GOAL OF THE EXERCISE: Copying task for the records below: reproduce each one exactly and drop the pictures.

(Excerpts from a dataset)
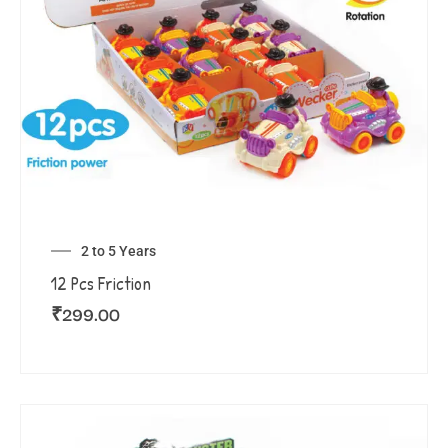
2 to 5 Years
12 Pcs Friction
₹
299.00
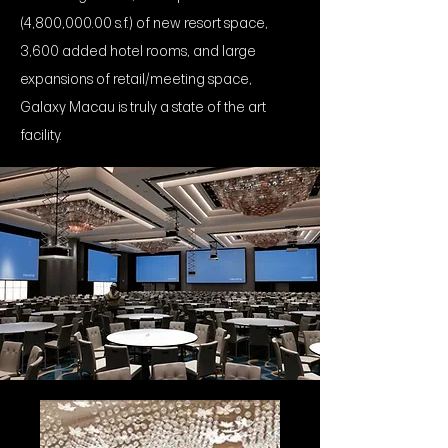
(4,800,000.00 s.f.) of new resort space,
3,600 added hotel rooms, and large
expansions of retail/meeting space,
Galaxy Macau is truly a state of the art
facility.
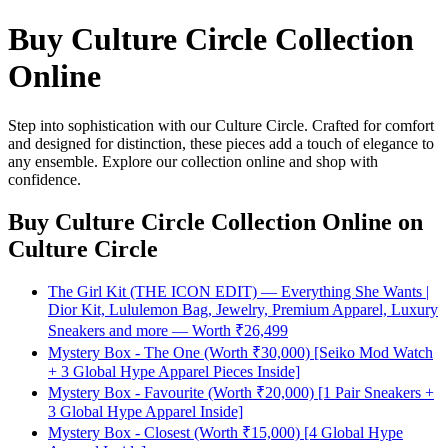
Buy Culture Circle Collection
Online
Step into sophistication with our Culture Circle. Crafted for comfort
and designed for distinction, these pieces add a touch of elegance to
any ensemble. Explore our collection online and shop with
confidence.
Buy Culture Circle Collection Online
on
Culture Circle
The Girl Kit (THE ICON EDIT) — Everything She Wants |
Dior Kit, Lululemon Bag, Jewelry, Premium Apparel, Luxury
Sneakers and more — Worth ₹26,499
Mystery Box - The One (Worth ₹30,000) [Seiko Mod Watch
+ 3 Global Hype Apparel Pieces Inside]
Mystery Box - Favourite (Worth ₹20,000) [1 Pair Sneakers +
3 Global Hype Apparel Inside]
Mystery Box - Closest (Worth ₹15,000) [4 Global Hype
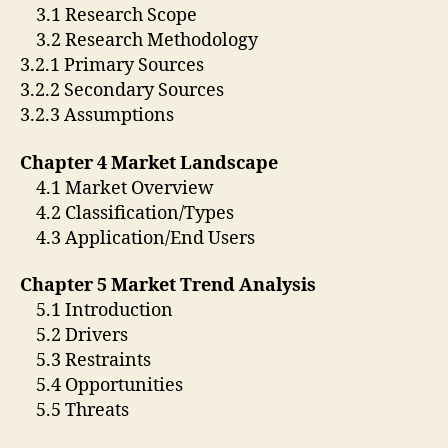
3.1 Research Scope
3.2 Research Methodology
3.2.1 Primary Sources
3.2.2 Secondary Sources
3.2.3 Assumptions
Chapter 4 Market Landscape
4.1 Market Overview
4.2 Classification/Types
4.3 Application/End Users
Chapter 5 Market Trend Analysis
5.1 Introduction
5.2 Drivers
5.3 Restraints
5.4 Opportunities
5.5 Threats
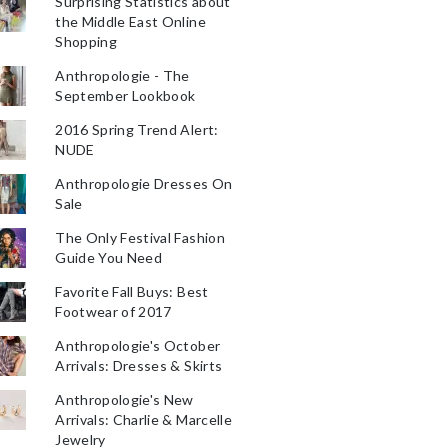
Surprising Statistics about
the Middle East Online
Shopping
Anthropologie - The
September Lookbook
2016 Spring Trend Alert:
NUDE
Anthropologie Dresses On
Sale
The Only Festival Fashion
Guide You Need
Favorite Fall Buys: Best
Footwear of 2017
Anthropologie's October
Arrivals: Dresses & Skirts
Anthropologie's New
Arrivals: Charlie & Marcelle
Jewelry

TASK ANSWER:
2 to 5 Years
12 Pcs Friction
₹
299.00
(4,800,000.00 s.f.) of new resort space,
3,600 added hotel rooms, and large
expansions of retail/meeting space,
Galaxy Macau is truly a state of the art
facility.
Buy Culture Circle Collection
Online
Step into sophistication with our Culture Circle. Crafted for comfort
and designed for distinction, these pieces add a touch of elegance to
any ensemble. Explore our collection online and shop with
confidence.
Buy Culture Circle Collection Online
on
Culture Circle
The Girl Kit (THE ICON EDIT) — Everything She Wants |
Dior Kit, Lululemon Bag, Jewelry, Premium Apparel, Luxury
Sneakers and more — Worth ₹26,499
Mystery Box - The One (Worth ₹30,000) [Seiko Mod Watch
+ 3 Global Hype Apparel Pieces Inside]
Mystery Box - Favourite (Worth ₹20,000) [1 Pair Sneakers +
3 Global Hype Apparel Inside]
Mystery Box - Closest (Worth ₹15,000) [4 Global Hype
3.1 Research Scope
3.2 Research Methodology
3.2.1 Primary Sources
3.2.2 Secondary Sources
3.2.3 Assumptions
Chapter 4 Market Landscape
4.1 Market Overview
4.2 Classification/Types
4.3 Application/End Users
Chapter 5 Market Trend Analysis
5.1 Introduction
5.2 Drivers
5.3 Restraints
5.4 Opportunities
5.5 Threats
Surprising Statistics about
the Middle East Online
Shopping
Anthropologie - The
September Lookbook
2016 Spring Trend Alert:
NUDE
Anthropologie Dresses On
Sale
The Only Festival Fashion
Guide You Need
Favorite Fall Buys: Best
Footwear of 2017
Anthropologie's October
Arrivals: Dresses & Skirts
Anthropologie's New
Arrivals: Charlie & Marcelle
Jewelry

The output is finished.